::: Data to examine

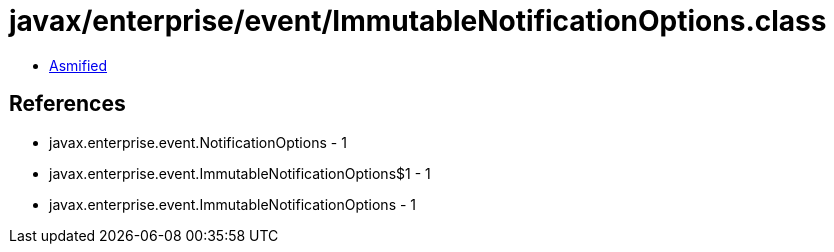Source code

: = javax/enterprise/event/ImmutableNotificationOptions.class

 - link:ImmutableNotificationOptions-asmified.java[Asmified]

== References

 - javax.enterprise.event.NotificationOptions - 1
 - javax.enterprise.event.ImmutableNotificationOptions$1 - 1
 - javax.enterprise.event.ImmutableNotificationOptions - 1
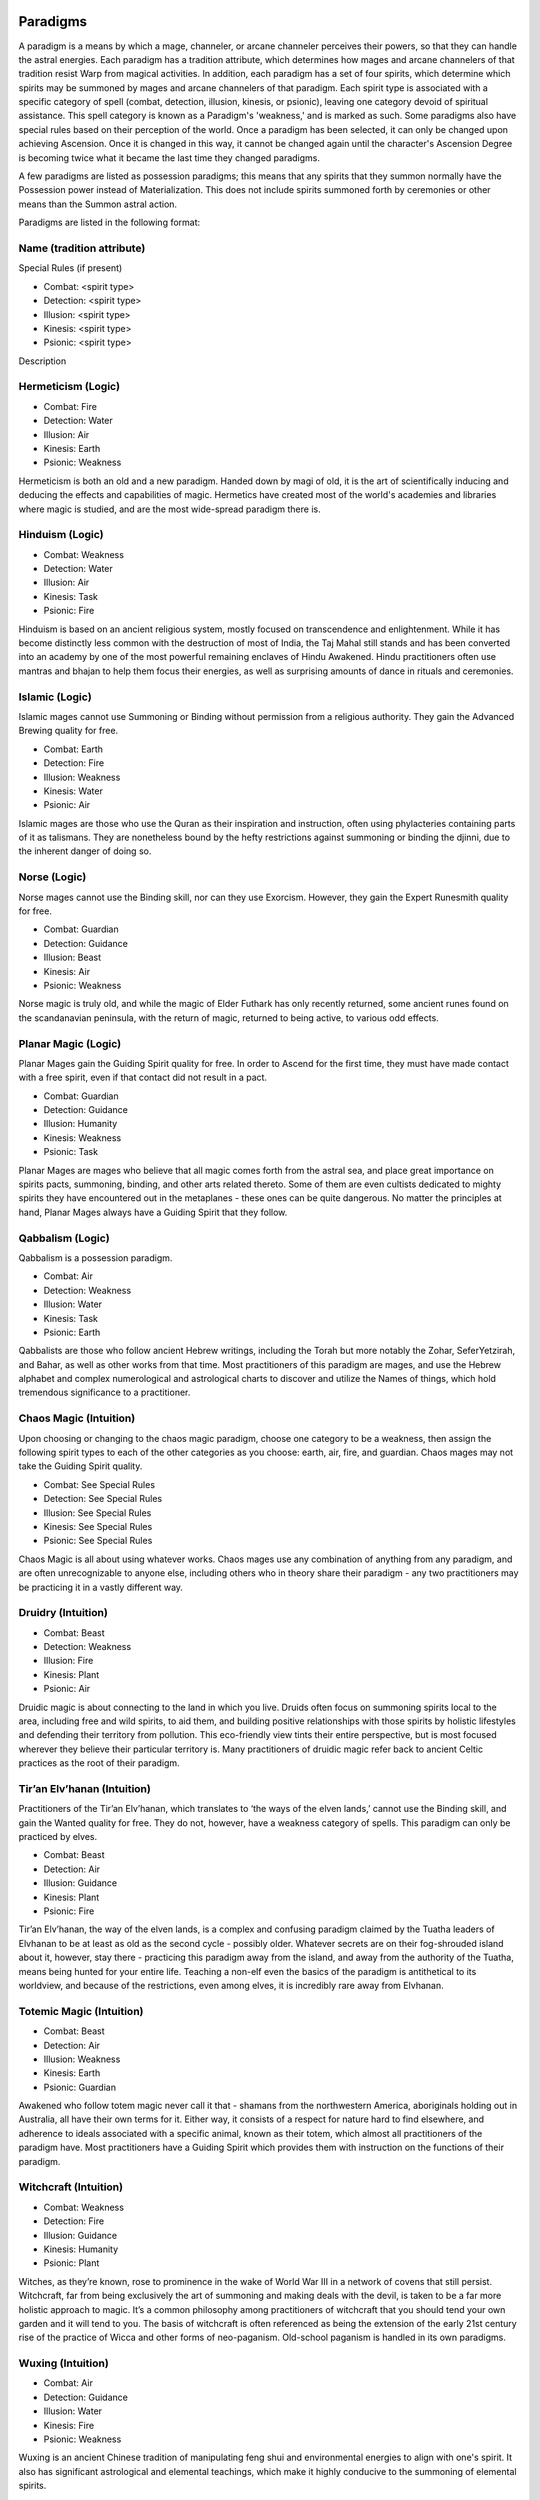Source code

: Paradigms
=========
A paradigm is a means by which a mage, channeler, or arcane channeler perceives their powers, so that they can handle the astral energies. Each paradigm has a tradition attribute, which determines how mages and arcane channelers of that tradition resist Warp from magical activities. In addition, each paradigm has a set of four spirits, which determine which spirits may be summoned by mages and arcane channelers of that paradigm. Each spirit type is associated with a specific category of spell (combat, detection, illusion, kinesis, or psionic), leaving one category devoid of spiritual assistance. This spell category is known as a Paradigm's 'weakness,' and is marked as such. Some paradigms also have special rules based on their perception of the world. Once a paradigm has been selected, it can only be changed upon achieving Ascension. Once it is changed in this way, it cannot be changed again until the character's Ascension Degree is becoming twice what it became the last time they changed paradigms.

A few paradigms are listed as possession paradigms; this means that any spirits that they summon normally have the Possession power instead of Materialization. This does not include spirits summoned forth by ceremonies or other means than the Summon astral action.

Paradigms are listed in the following format:

Name (tradition attribute)
--------------------------
Special Rules (if present)

* Combat: <spirit type>
* Detection: <spirit type>
* Illusion: <spirit type>
* Kinesis: <spirit type>
* Psionic: <spirit type>

Description

Hermeticism (Logic)
-------------------

* Combat: Fire
* Detection: Water
* Illusion: Air
* Kinesis: Earth
* Psionic: Weakness

Hermeticism is both an old and a new paradigm. Handed down by magi of old, it is the art of scientifically inducing and deducing the effects and capabilities of magic. Hermetics have created most of the world's academies and libraries where magic is studied, and are the most wide-spread paradigm there is.


Hinduism (Logic)
----------------

* Combat: Weakness
* Detection: Water
* Illusion: Air
* Kinesis: Task
* Psionic: Fire

Hinduism is based on an ancient religious system, mostly focused on transcendence and enlightenment. While it has become distinctly less common with the destruction of most of India, the Taj Mahal still stands and has been converted into an academy by one of the most powerful remaining enclaves of Hindu Awakened. Hindu practitioners often use mantras and bhajan to help them focus their energies, as well as surprising amounts of dance in rituals and ceremonies.

Islamic (Logic)
---------------
Islamic mages cannot use Summoning or Binding without permission from a religious authority. They gain the Advanced Brewing quality for free.

* Combat: Earth
* Detection: Fire
* Illusion: Weakness
* Kinesis: Water
* Psionic: Air

Islamic mages are those who use the Quran as their inspiration and instruction, often using phylacteries containing parts of it as talismans. They are nonetheless bound by the hefty restrictions against summoning or binding the djinni, due to the inherent danger of doing so.

Norse (Logic)
-------------
Norse mages cannot use the Binding skill, nor can they use Exorcism. However, they gain the Expert Runesmith quality for free.

* Combat: Guardian
* Detection: Guidance
* Illusion: Beast
* Kinesis: Air
* Psionic: Weakness

Norse magic is truly old, and while the magic of Elder Futhark has only recently returned, some ancient runes found on the scandanavian peninsula, with the return of magic, returned to being active, to various odd effects.

Planar Magic (Logic)
--------------------
Planar Mages gain the Guiding Spirit quality for free. In order to Ascend for the first time, they must have made contact with a free spirit, even if that contact did not result in a pact.

* Combat: Guardian
* Detection: Guidance
* Illusion: Humanity
* Kinesis: Weakness
* Psionic: Task

Planar Mages are mages who believe that all magic comes forth from the astral sea, and place great importance on spirits pacts, summoning, binding, and other arts related thereto. Some of them are even cultists dedicated to mighty spirits they have encountered out in the metaplanes - these ones can be quite dangerous. No matter the principles at hand, Planar Mages always have a Guiding Spirit that they follow.

Qabbalism (Logic)
-----------------
Qabbalism is a possession paradigm.

* Combat: Air
* Detection: Weakness
* Illusion: Water
* Kinesis: Task
* Psionic: Earth

Qabbalists are those who follow ancient Hebrew writings, including the Torah but more notably the Zohar, SeferYetzirah, and Bahar, as well as other works from that time. Most practitioners of this paradigm are mages, and use the Hebrew alphabet and complex numerological and astrological charts to discover and utilize the Names of things, which hold tremendous significance to a practitioner.

Chaos Magic (Intuition)
-----------------------
Upon choosing or changing to the chaos magic paradigm, choose one category to be a weakness, then assign the following spirit types to each of the other categories as you choose: earth, air, fire, and guardian. Chaos mages may not take the Guiding Spirit quality.

* Combat: See Special Rules
* Detection: See Special Rules
* Illusion: See Special Rules
* Kinesis: See Special Rules
* Psionic: See Special Rules

Chaos Magic is all about using whatever works. Chaos mages use any combination of anything from any paradigm, and are often unrecognizable to anyone else, including others who in theory share their paradigm - any two practitioners may be practicing it in a vastly different way.

Druidry (Intuition)
-------------------

* Combat: Beast
* Detection: Weakness
* Illusion: Fire
* Kinesis: Plant
* Psionic: Air

Druidic magic is about connecting to the land in which you live. Druids often focus on summoning spirits local to the area, including free and wild spirits, to aid them, and building positive relationships with those spirits by holistic lifestyles and defending their territory from pollution. This eco-friendly view tints their entire perspective, but is most focused wherever they believe their particular territory is. Many practitioners of druidic magic refer back to ancient Celtic practices as the root of their paradigm.

Tir’an Elv’hanan (Intuition)
----------------------------
Practitioners of the Tir’an Elv’hanan, which translates to ‘the ways of the elven lands,’ cannot use the Binding skill, and gain the Wanted quality for free. They do not, however, have a weakness category of spells. This paradigm can only be practiced by elves.

* Combat: Beast
* Detection: Air
* Illusion: Guidance
* Kinesis: Plant
* Psionic: Fire

Tir’an Elv’hanan, the way of the elven lands, is a complex and confusing paradigm claimed by the Tuatha leaders of Elvhanan to be at least as old as the second cycle - possibly older. Whatever secrets are on their fog-shrouded island about it, however, stay there - practicing this paradigm away from the island, and away from the authority of the Tuatha, means being hunted for your entire life. Teaching a non-elf even the basics of the paradigm is antithetical to its worldview, and because of the restrictions, even among elves, it is incredibly rare away from Elvhanan.

Totemic Magic (Intuition)
-------------------------

* Combat: Beast
* Detection: Air
* Illusion: Weakness
* Kinesis: Earth
* Psionic: Guardian

Awakened who follow totem magic never call it that - shamans from the northwestern America, aboriginals holding out in Australia, all have their own terms for it. Either way, it consists of a respect for nature hard to find elsewhere, and adherence to ideals associated with a specific animal, known as their totem, which almost all practitioners of the paradigm have. Most practitioners have a Guiding Spirit which provides them with instruction on the functions of their paradigm.

Witchcraft (Intuition)
----------------------

* Combat: Weakness
* Detection: Fire
* Illusion: Guidance
* Kinesis: Humanity
* Psionic: Plant

Witches, as they’re known, rose to prominence in the wake of World War III in a network of covens that still persist. Witchcraft, far from being exclusively the art of summoning and making deals with the devil, is taken to be a far more holistic approach to magic. It’s a common philosophy among practitioners of witchcraft that you should tend your own garden and it will tend to you. The basis of witchcraft is often referenced as being the extension of the early 21st century rise of the practice of Wicca and other forms of neo-paganism. Old-school paganism is handled in its own paradigms.

Wuxing (Intuition)
------------------
* Combat: Air
* Detection: Guidance
* Illusion: Water
* Kinesis: Fire
* Psionic: Weakness

Wuxing is an ancient Chinese tradition of manipulating feng shui and environmental energies to align with one's spirit. It also has significant astrological and elemental teachings, which make it highly conducive to the summoning of elemental spirits.

Black Magic (Charisma)
----------------------

* Combat: Humanity
* Detection: Water
* Illusion: Guidance
* Kinesis: Plant
* Psionics: Air

Practitioners of the Black Magic paradigm are out for themselves - and not in a simple, 'edgy' way. They seek the deep pleasure not just of getting what they want, but of having other people gather to beg to give it to them. Above all else, they desire power - and they achieve that power through manipulation, though brute force is always a tool in their kits. This often occurs by use of the 'darkness' symbols in other paradigms to manipulate others, so black magic is often called different things depending on where a practitioner is from.

Christian Theurgy (Charisma)
----------------------------
Christian Theurgy has not one, but two spell categories that are Weaknesses, as shown above. Christian Theurgists also cannot use the Binding skill. However, they gain a +2 bonus to all tests using Abjuration skills, and a +2 bonus to all tests using Invocation and Evocation.

* Combat: Air
* Detection: Guidance
* Illusion: Weakness
* Kinesis: Water
* Psionics: Weakness

Christian Theurges are from all walks of life and branches of the faith, from Evangelists to even a few Catholics (though, due to the Encyclical Magicae Dei most Catholic Awakened follow a Hermetic paradigm). They tend to be pacifistic and unsure of how to deal with spirits - and the jury's still out on whether spirits are really demons.

Egyptian (Charisma)
-------------------
Egyptian magic is a possession paradigm.

* Combat: Fire
* Detection: Weakness
* Illusion: Guidance
* Kinesis: Humanity
* Psionics: Water

Egyptian magic has made a massive resurgence due to the rise of Isis Industries. Most practitioners are II-sponsored local talismongers who sell the latest and greatest in magic, imported from Cairo. Hieroglyphic inscriptions and manifestations are common signs of the use of this tradition, and their spirits often take the form of the Glorious Ones - gods and pharoahs who have ascended to join them. While none of the modern pharoahs of Egypt have been seen in the form of spirits yet, some at Isis Industries only believe it's a matter of time before a new Ramses ascends.

Latreklesis (Charisma)
----------------------

* Combat: Humanity
* Detection: Task
* Illusion: Air
* Kinesis: Weakness
* Psionics: Fire

Latreklesis is a paradigm that focuses intently and intimately on the practitioner and their mental state. Practitioners of Latreklesis believe that all of magic is simply a mental construct by which the strong-minded exert their will over reality more directly and control the weak - they believe that all other paradigms are simply practitioners lying to themselves, moralizing and justifying their powers because they are not strong enough to accept the truth.

Shinto (Charisma)
-----------------

* Combat: Weakness
* Detection: Fire
* Illusion: Beasts
* Kinesis: Fire
* Psionics: Humanity

Shinto, being the official religion of Japan, is widely practiced throughout Teikoku Investments employees and subsidiaries, with respect for the Kami being the primary basis of the religion. Spirits are widely considered to be the Kami of various aspects of reality, and Shinto had probably the least problematic adjustment to the return of magic of any major religion.

Dark Magic
==========
The following three paradigms are not for use by player characters who have any sanity. We invite the players to not use these paradigms, under any circumstances, unless the GM expressly offers it to them. Bear in mind even in those rare cases that they are likely to cost the character their sanity, their life, and likely, their ability to function as a player's character, slowly becoming an NPC.

Spider Magic (Intuition)
------------------------
Spider magic can only be practiced by mages who have become captured in the metaplanes by a true spider spirit. Spider magic does not have a weakness category.

* Combat: Scorpion (Beast)
* Detection: Araneae (Water)
* Illusion: Acariformes (Air)
* Kinesis: Opiliones (Guardian)
* Psionic: Vinegaroons (Fire)

Spider magic isn't just spiders. It's all sorts of nasty arachnids that are trying to cover this planet in webs. Spider mages are those poor fools who have been taken into the metaplanar webs of the spiders' plane of existence and sent back out with a mental parasite that controls their actions, driving them to insane ceremonies and sacrifices that attempt to bring forth a true spider spirit into the world - not just the lesser aspects they conjure at the tip of a hat. True spider spirits are solitary, terrifying creatures that create Astral Webs and have been responsible for horrible things. Spider magic rarely sees long-term use as upon conclusion of such a summoning, the practitioner is normally consumed whole by the fledgling spirit. Spider mages fight and act with reckless abandon, their lives being meaningless and controlled towards the end of summoning their own destruction. They are also hunted down with extreme prejudice by those Awakened and Mundane who have any sanity remaining.


Tzaka-Isskarazh (Potency)
-------------------------
Only dragons can practice Tzaka-Isskarazah. Practitioners of Tzaka-Isskarazh may summon any normal spirit type, and have no weakness in spell categories. They resist Warp with Willpower + Fortitude + Potency. Practitioners also treat all positive background counts as an aspected domain towards their paradigm, including aspected domains towards other paradigms. However, double the effective rating of a negative background count when calculating its effect on a practitioner of this paradigm.

* Combat: Special
* Detection: Special
* Illusion: Special
* Kinesis: Special
* Psionic: Special

Tzaka-Isskarazh is the paradigm utilized by dragons, and only dragons. No details about it have ever been shared besides its name - including even the translation of its name. Observation of dragons reveals that it, to put simply, breaks the rules of paradigms practiced by human and extrahuman mages, robustly and completely. Whatever means the dragons use to practice it is available only to them, however, and they do not share it. Keeper Ildranath gave comment on this observation by saying simply that no human or extrahuman could handle the principles of dragon magic save perhaps a drake, and even such would be at great risk.

Void Magic (Fortitude)
----------------------
Wielders of Void Magic cannot use Summoning, as no spirit would hear their call. No practitioner of any other paradigm may use any talisman they create, nor may they use talismans created by practitioners of other paradigms. A practitioner of Void Magic treats all negative background counts as if they were positive aspected domains towards their paradigm - and whenever the use of Void Magic would create or increase a background count, it instead reduces the background count value, potentially putting it into a negative value. Practitioners of Void Magic cannot deal normal elemental effects, but all of their damaging spells and magical effects count as dealing Void damage - including Warp they suffer. Practitioners of Void Magic also have no spell category weakness.

* Combat: None
* Detection: None
* Illusion: None
* Kinesis: None
* Psionic: None

Void Magic is a paradigm constantly hunted and exterminated by all dragons. Corporations, however, have occasionally found uses for Void Magic, when the practitioners are sane enough to follow orders. The alien powers that define the paradigm make a void mage's powers manifest as a lack of energy, as opposed to positive energy, draining away emotions and life from their victims as they are slowly destroyed. As such the emotions of the void mage are unimportant, giving way to the necessity of physical durability to survive the utter lack of energy brought on by the use of void magic.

::::::

## What the task requires
Looking at the entries above, copy out every line in which "Hinduism" occurs.

## Response area
Hinduism (Logic)
Hinduism is based on an ancient religious system, mostly focused on transcendence and enlightenment. While it has become distinctly less common with the destruction of most of India, the Taj Mahal still stands and has been converted into an academy by one of the most powerful remaining enclaves of Hindu Awakened. Hindu practitioners often use mantras and bhajan to help them focus their energies, as well as surprising amounts of dance in rituals and ceremonies.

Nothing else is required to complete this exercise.